DATA FOR REVIEW:

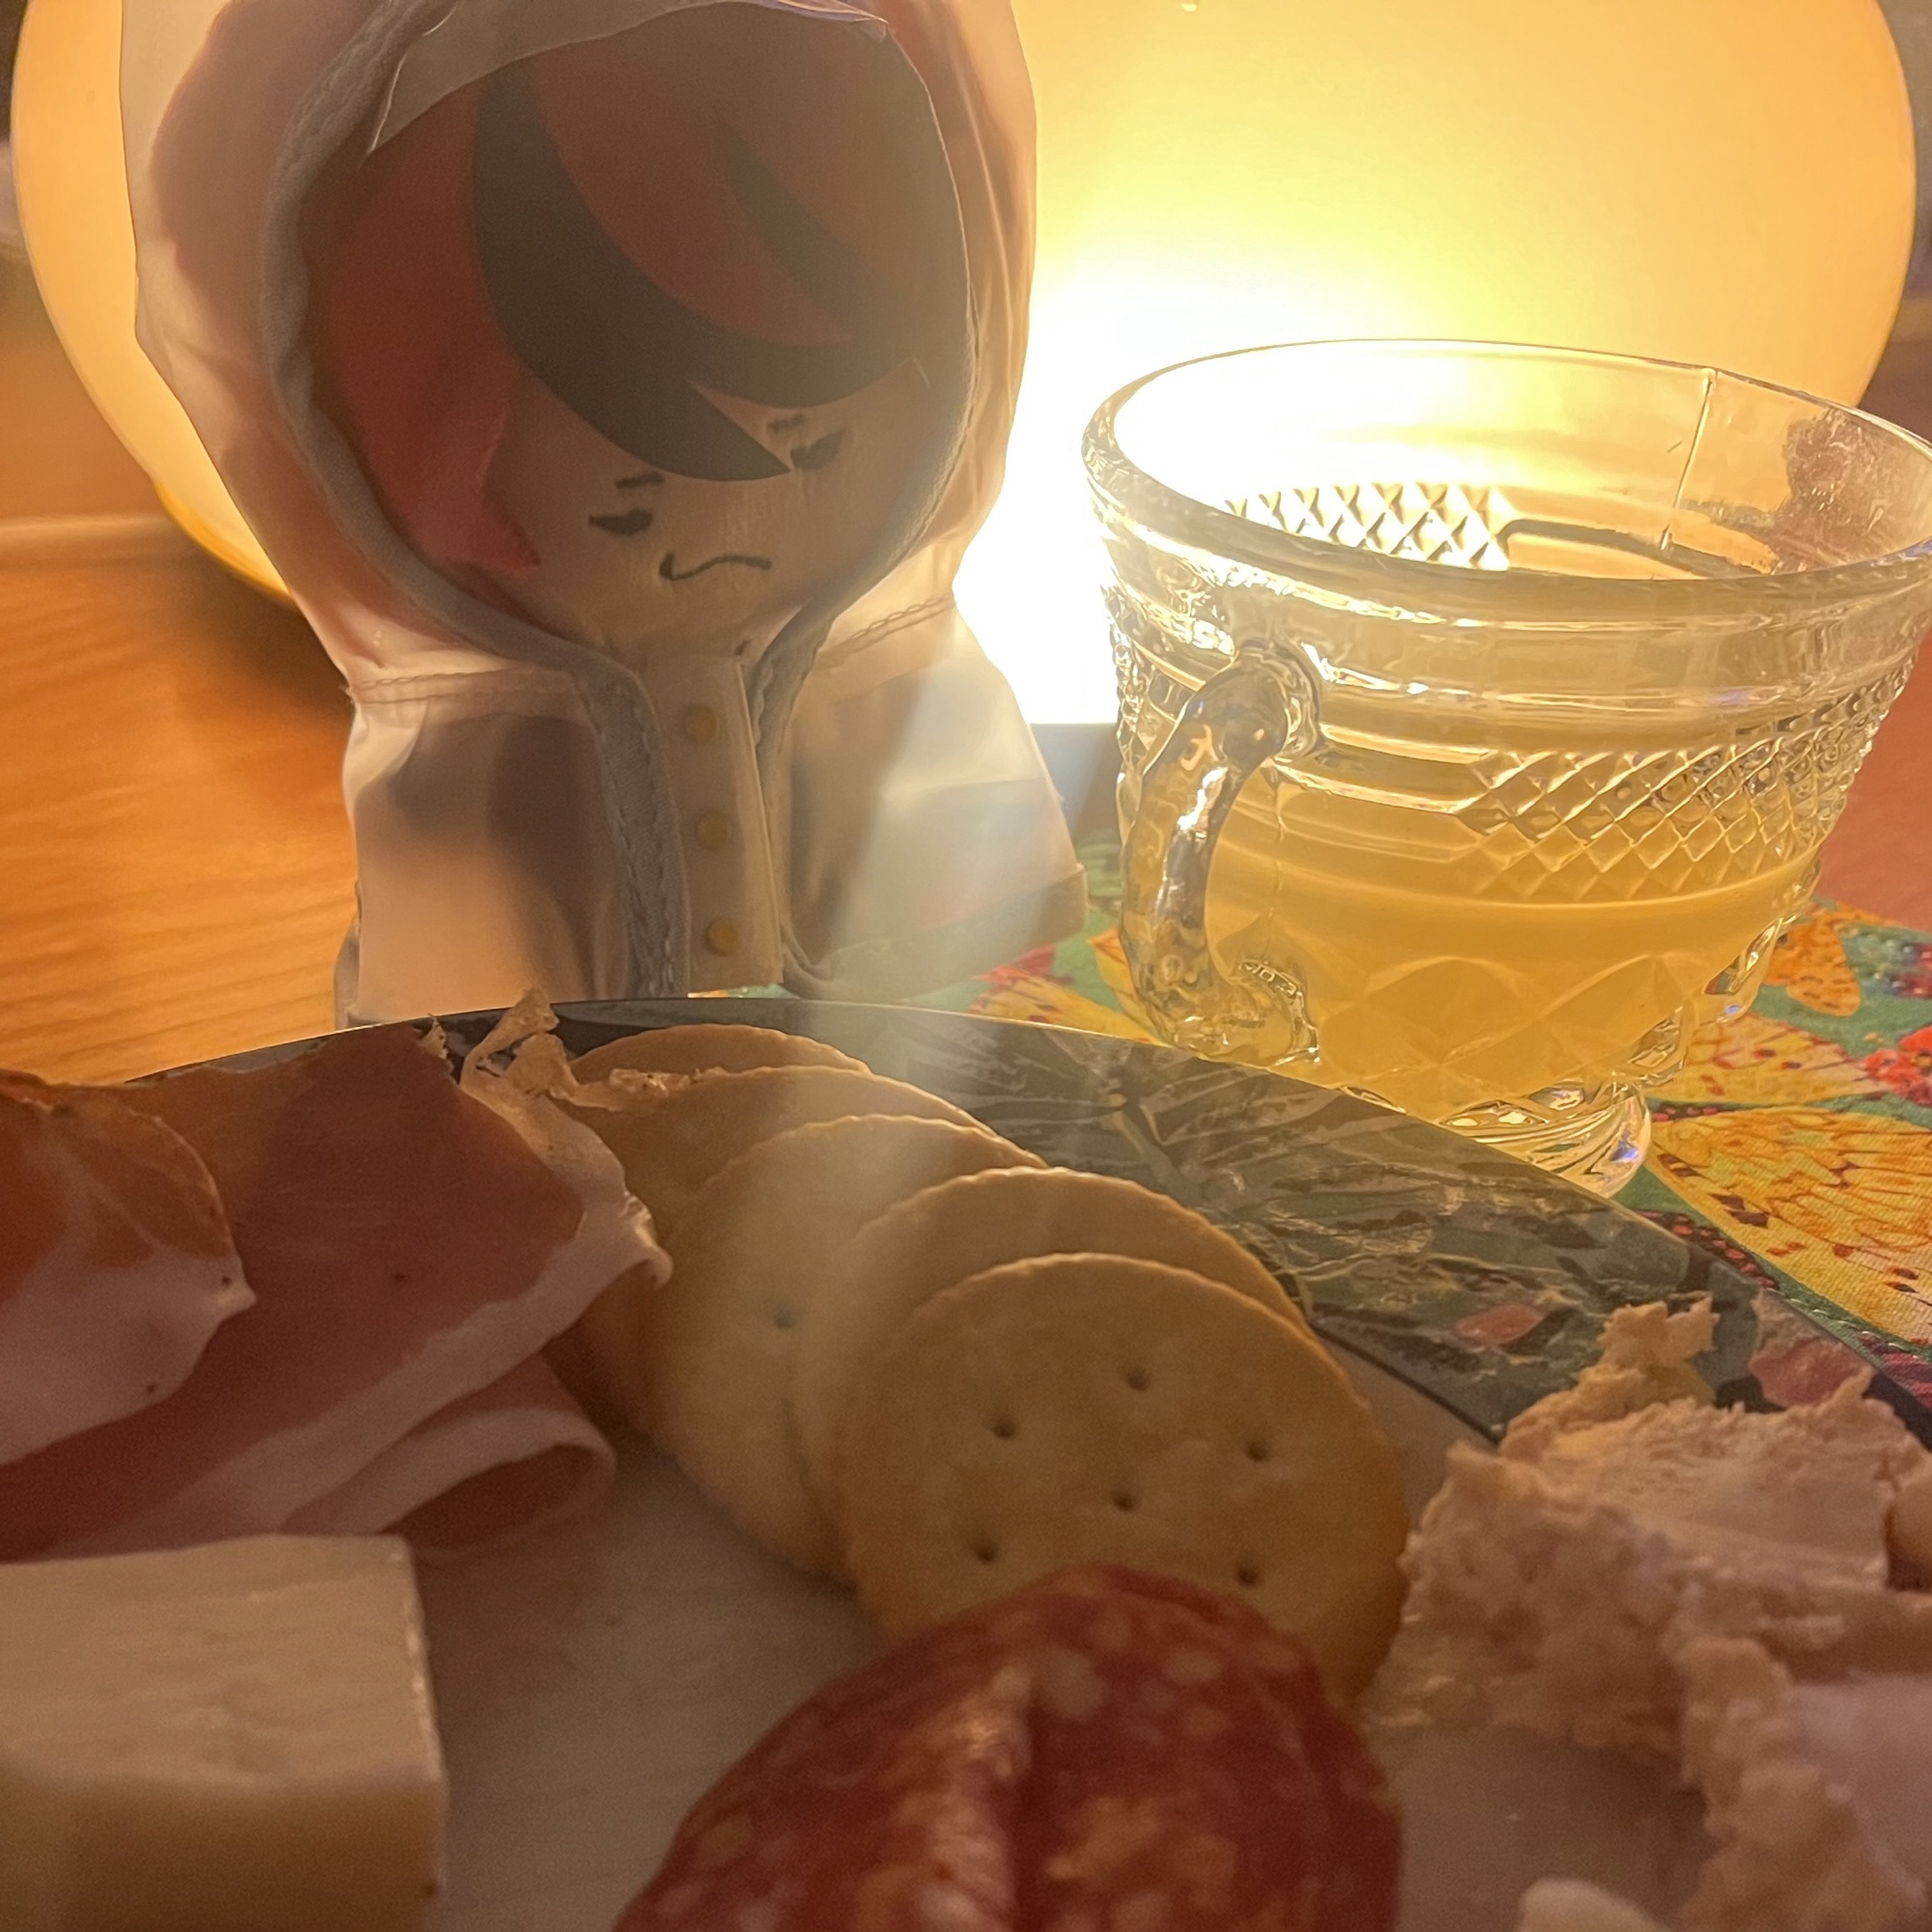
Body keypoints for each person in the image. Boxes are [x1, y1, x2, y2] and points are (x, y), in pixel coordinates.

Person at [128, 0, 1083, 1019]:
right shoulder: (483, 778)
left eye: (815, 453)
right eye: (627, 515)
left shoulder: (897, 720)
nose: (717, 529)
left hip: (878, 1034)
--
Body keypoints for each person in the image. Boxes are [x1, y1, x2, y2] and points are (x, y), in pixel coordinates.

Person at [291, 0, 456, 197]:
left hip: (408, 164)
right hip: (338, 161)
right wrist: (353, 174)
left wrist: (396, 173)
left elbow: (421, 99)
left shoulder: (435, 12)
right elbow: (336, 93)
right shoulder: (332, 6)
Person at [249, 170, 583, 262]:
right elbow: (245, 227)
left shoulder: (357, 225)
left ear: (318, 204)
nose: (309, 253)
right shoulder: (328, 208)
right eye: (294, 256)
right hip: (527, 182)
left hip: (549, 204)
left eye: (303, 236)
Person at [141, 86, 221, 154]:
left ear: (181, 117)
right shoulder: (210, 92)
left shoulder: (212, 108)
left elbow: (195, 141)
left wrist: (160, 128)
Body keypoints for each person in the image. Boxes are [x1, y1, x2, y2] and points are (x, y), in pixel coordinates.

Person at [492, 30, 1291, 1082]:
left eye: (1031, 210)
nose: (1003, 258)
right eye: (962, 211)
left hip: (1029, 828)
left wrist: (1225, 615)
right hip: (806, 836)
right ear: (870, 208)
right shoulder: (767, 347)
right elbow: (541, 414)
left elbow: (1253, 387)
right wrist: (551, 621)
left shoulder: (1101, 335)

WORK ORDER: Working from the listing, state how many lines include "wrist". The reply must be that number alone.

ANSWER TO THE PROBLEM: 5